I should have known but the water
never told me. It sealed its blue lips
after swallowing you, it licked my ankles
like a dog. I won’t lie
and say the ocean begged for forgiveness;
it gleams unchanged in the sun.
Some things are so big they take and take
and remain exactly the same size.
The speaker is in conversation with the dead, an act that extends her humanity to her listener. “I waded in / to your grave as if trying it on,” and “when the waves came, / they gave me back.” There is the risk that the speaker could well be another body we “should have known,” after it’s lost in the Mediterranean between so many borders. Instead, she becomes a vessel for recognizing the grief that hasn’t been expressed and the lost figure who hasn’t been identified. If the ghost can be seen, it can be seen as part of her body, which “wore its salt like gemstones.” The poem extends the body, provides a whole ocean asked to house it, and a speaker also vast enough to wear the ocean, to carry the body of another, another’s endless possibilities.
It’s this certainty that surprises in Chatti’s poetry. Essential to her identity-proof is that someone will listen. Her speakers structure their bodies and their loved ones in cumulative optimism. Chatti’s poems are not naive.
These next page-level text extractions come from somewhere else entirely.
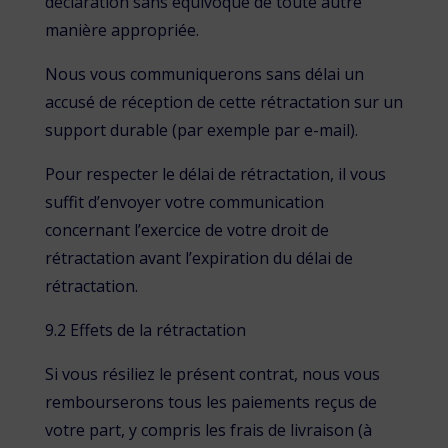
déclaration sans équivoque de toute autre
manière appropriée.
Nous vous communiquerons sans délai un
accusé de réception de cette rétractation sur un
support durable (par exemple par e-mail).
Pour respecter le délai de rétractation, il vous
suffit d’envoyer votre communication
concernant l’exercice de votre droit de
rétractation avant l’expiration du délai de
rétractation.
9.2 Effets de la rétractation
Si vous résiliez le présent contrat, nous vous
rembourserons tous les paiements reçus de
votre part, y compris les frais de livraison (à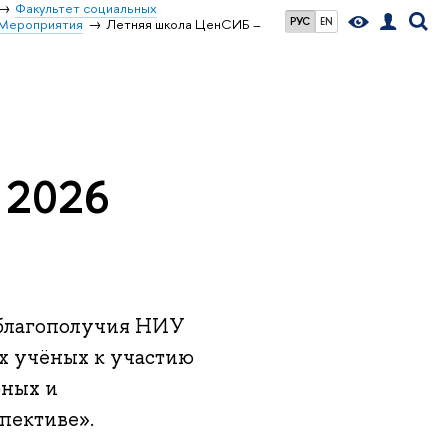
Факультет социальных
РУС
EN
Мероприятия
Летняя школа ЦенСИБ –
 2026
 благополучия НИУ
х учёных к участию
рных и
пективе».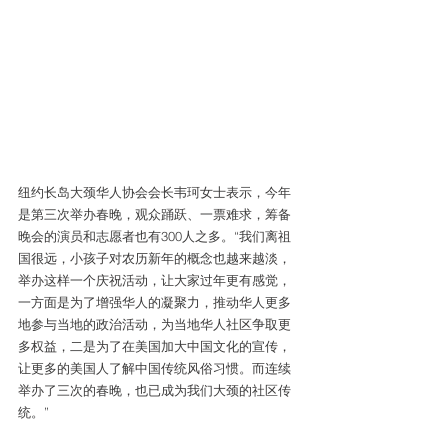
纽约长岛大颈华人协会会长韦珂女士表示，今年
是第三次举办春晚，观众踊跃、一票难求，筹备
晚会的演员和志愿者也有300人之多。“我们离祖
国很远，小孩子对农历新年的概念也越来越淡，
举办这样一个庆祝活动，让大家过年更有感觉，
一方面是为了增强华人的凝聚力，推动华人更多
地参与当地的政治活动，为当地华人社区争取更
多权益，二是为了在美国加大中国文化的宣传，
让更多的美国人了解中国传统风俗习惯。而连续
举办了三次的春晚，也已成为我们大颈的社区传
统。”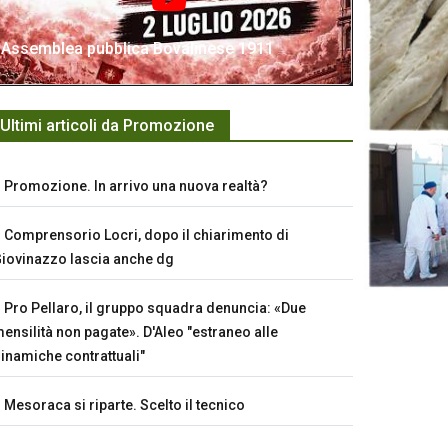
Assemblea pubblica Bovalinese 1911
Ultimi articoli da Promozione
Promozione. In arrivo una nuova realtà?
Comprensorio Locri, dopo il chiarimento di
iovinazzo lascia anche dg
Pro Pellaro, il gruppo squadra denuncia: «Due
ensilità non pagate». D'Aleo "estraneo alle
inamiche contrattuali"
Mesoraca si riparte. Scelto il tecnico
By extending the body (the refugee coffined by the Mediterranean Sea, the mother with “four hearts / outside her body”), Chatti describes vulnerability but also pinpoints violence; she creates opposing scales where the brown body is central, not the harm done to it.
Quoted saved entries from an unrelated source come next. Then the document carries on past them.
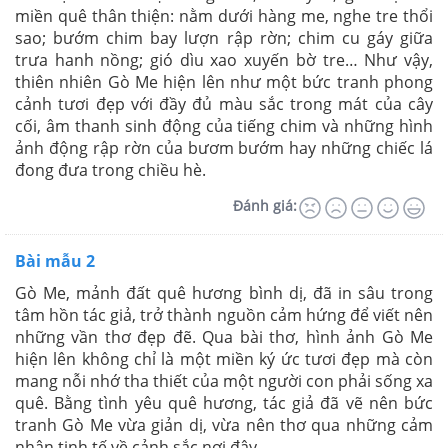
miền quê thân thiện: nằm dưới hàng me, nghe tre thổi
sao; bướm chim bay lượn rập rờn; chim cu gáy giữa
trưa hanh nồng; gió dìu xao xuyến bờ tre… Như vậy,
thiên nhiên Gò Me hiện lên như một bức tranh phong
cảnh tươi đẹp với đầy đủ màu sắc trong mát của cây
cối, âm thanh sinh động của tiếng chim và những hình
ảnh động rập rờn của bươm bướm hay những chiếc lá
đong đưa trong chiều hè.
Đánh giá:
Bài mẫu 2
Gò Me, mảnh đất quê hương bình dị, đã in sâu trong
tâm hồn tác giả, trở thành nguồn cảm hứng để viết nên
những vần thơ đẹp đẽ. Qua bài thơ, hình ảnh Gò Me
hiện lên không chỉ là một miền ký ức tươi đẹp mà còn
mang nỗi nhớ tha thiết của một người con phải sống xa
quê. Bằng tình yêu quê hương, tác giả đã vẽ nên bức
tranh Gò Me vừa giản dị, vừa nên thơ qua những cảm
nhận tinh tế về cảnh sắc nơi đây.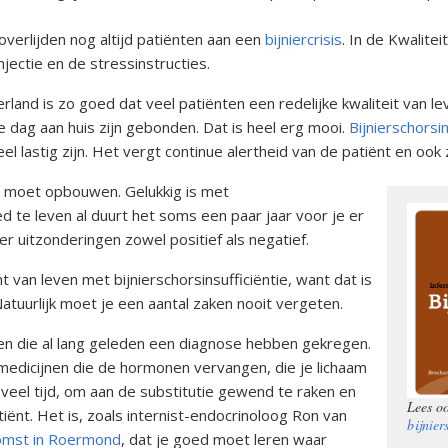
tsstandaard
andoeningen
overlijden nog altijd patiënten aan een
bijniercrisis
. In de Kwalite
ectie en de stressinstructies.
u’s
erland is zo goed dat veel patiënten een redelijke kwaliteit van
tructies ter
e dag aan huis zijn gebonden. Dat is heel erg mooi.
Bijnierschorsin
ing van een
 lastig zijn. Het vergt continue alertheid van de patiënt en ook z
sis
er moet opbouwen. Gelukkig is met
s
oed te leven al duurt het soms een paar jaar voor je er
andoeningen
n er uitzonderingen zowel positief als negatief.
 van leven met bijnierschorsinsufficiëntie, want dat is
atuurlijk moet je een aantal zaken nooit vergeten.
nten die al lang geleden een diagnose hebben gekregen.
medicijnen die de hormonen vervangen, die je lichaam
 veel tijd, om aan de substitutie gewend te raken en
Lees o
iënt. Het is, zoals internist-endocrinoloog Ron van
bijnier
omst in Roermond
, dat je goed moet leren waar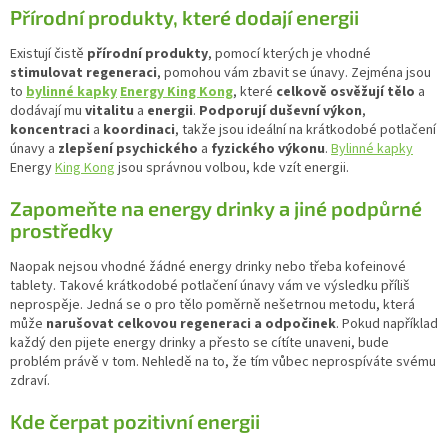
Přírodní produkty, které dodají energii
Existují čistě
přírodní produkty
, pomocí kterých je vhodné
stimulovat regeneraci
, pomohou vám zbavit se únavy. Zejména jsou
to
bylinné kapky
Energy
King Kong
, které
celkově
osvěžují
tělo
a
dodávají mu
vitalitu
a
energii
.
Podporují duševní výkon
,
koncentraci
a
koordinaci
, takže jsou ideální na krátkodobé potlačení
únavy a
zlepšení
psychického
a
fyzického
výkonu
.
Bylinné kapky
Energy
King Kong
jsou správnou volbou, kde vzít energii.
Zapomeňte na energy drinky a jiné podpůrné
prostředky
Naopak nejsou vhodné žádné energy drinky nebo třeba kofeinové
tablety. Takové krátkodobé potlačení únavy vám ve výsledku příliš
neprospěje. Jedná se o pro tělo poměrně nešetrnou metodu, která
může
narušovat celkovou regeneraci a odpočinek
. Pokud například
každý den pijete energy drinky a přesto se cítíte unaveni, bude
problém právě v tom. Nehledě na to, že tím vůbec neprospíváte svému
zdraví.
Kde čerpat pozitivní energii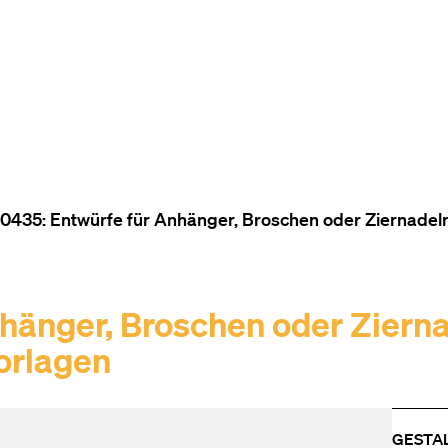
ZUM INHALT (ACCESSKEY 1)
ZUR NAVIGATION (ACCESSKEY
ZUM FOOTER (ACCESSKEY 3)
435: Entwürfe für Anhänger, Broschen oder Ziernadel
hänger, Broschen oder Ziern
orlagen
GESTA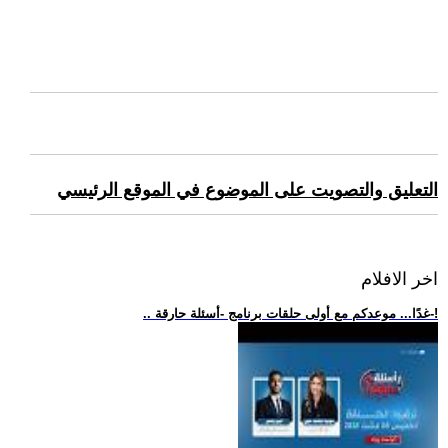
التعليق والتصويت على الموضوع في الموقع الرئيسي
اخر الافلام
.. غدًا... موعدكم مع أولى حلقات برنامج -أسئلة حارقة-!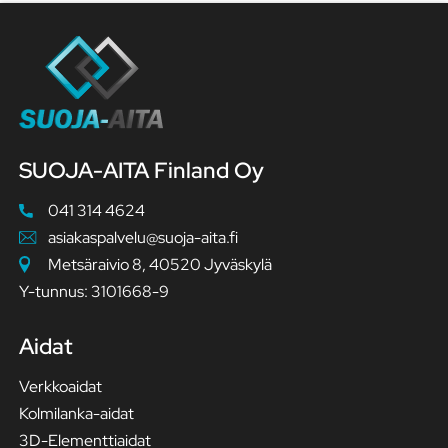
SUOJA-AITA Finland Oy
041 314 4624
asiakaspalvelu@suoja-aita.fi
Metsäraivio 8, 40520 Jyväskylä
Y-tunnus: 3101668-9
Aidat
Verkkoaidat
Kolmilanka-aidat
3D-Elementtiaidat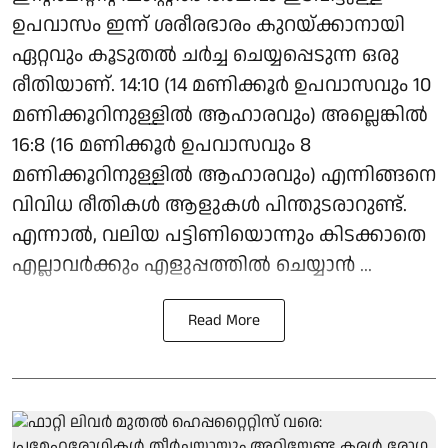
ഉപവാസം ഇന്ന് ശരീരഭാരം കുറയ്ക്കാനായി
ഏറ്റവും കൂടുതല്‍ ചര്‍ച്ച ചെയ്യപ്പെടുന്ന ഒരു
രീതിയാണ്. 14:10 (14 മണിക്കൂര്‍ ഉപവാസവും 10
മണിക്കൂറിനുള്ളില്‍ ആഹാരവും) അല്ലെങ്കില്‍
16:8 (16 മണിക്കൂര്‍ ഉപവാസവും 8
മണിക്കൂറിനുള്ളില്‍ ആഹാരവും) എന്നിങ്ങനെ
വിവിധ രീതികള്‍ ആളുകള്‍ പിന്തുടരാറുണ്ട്.
എന്നാല്‍, വലിയ പട്ടിണിയൊന്നും കിടക്കാതെ
എല്ലാവര്‍ക്കും എളുപ്പത്തില്‍ ചെയ്യാന്‍ ...
Read More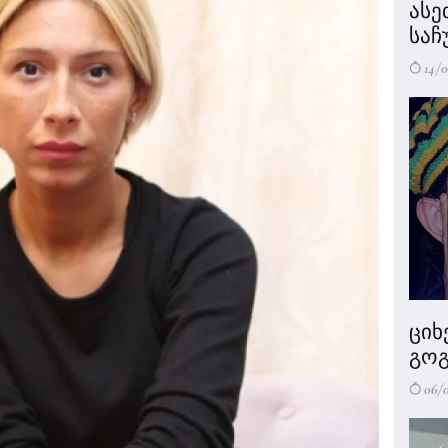
ასე
საჩ
14/0
ციხ
გოგ
06/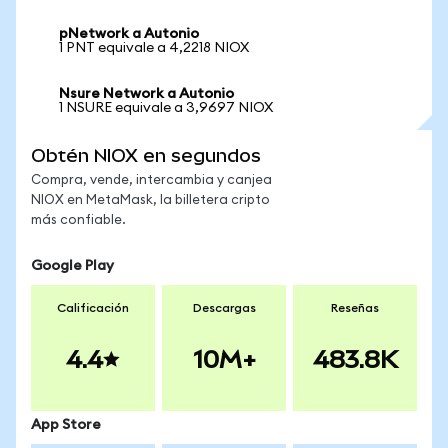
pNetwork a Autonio
1 PNT equivale a 4,2218 NIOX
Nsure Network a Autonio
1 NSURE equivale a 3,9697 NIOX
Obtén NIOX en segundos
Compra, vende, intercambia y canjea
NIOX en MetaMask, la billetera cripto
más confiable.
Google Play
Calificación
Descargas
Reseñas
4.4
10M+
483.8K
App Store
When reading “Motherland,” its opening question, “What kind of world will we leave / for our mothers?” I return again and again to how Chatti’s “Okay When Are We Going” separates a mother and daughter remembering the aftermath of 9/11 while contemplating the consequences of a Trump presidency:
!200! !100!that summer after the towers sank
like a heart, she pinned the tiny striated flag to my breast
before my flight back there, the other land, as though it might protect me
from this one. My mother, looking the same
as she does now, white-lipped and terrified, in a Midwestern restaurant
Here is a mother struggling to disguise her child as herself. She disguises her child from her country by dressing her in the symbolism of her country. She is frightened, and her child is frightened: “I was a child. I cried. The flag shuddered on my chest.” Yet at the heart of this is a mother who will have her country recognize itself in her child. She’s willing to enact a string of signifiers so that every moment her child shakes, her country will have “shuddered.”
If we go back to the question, “What kind of world will we leave / for our mothers?” with the knowledge that the child is more vulnerable than the parent, that “the country she gave / me could kill me,” or that the mother risks her “four hearts / outside her body, buried / in brown and fragile skin,” then we are praying for the wellbeing of our country. We hope for the sake of our country that the vulnerable will survive—because in Chatti’s beautiful America, the loss of any brown child is unbearable.
Leila Chatti. Tunsiya/Amrikiya. Bull City Press. Published April 3, 2018. 37 pp. $11.70, paper.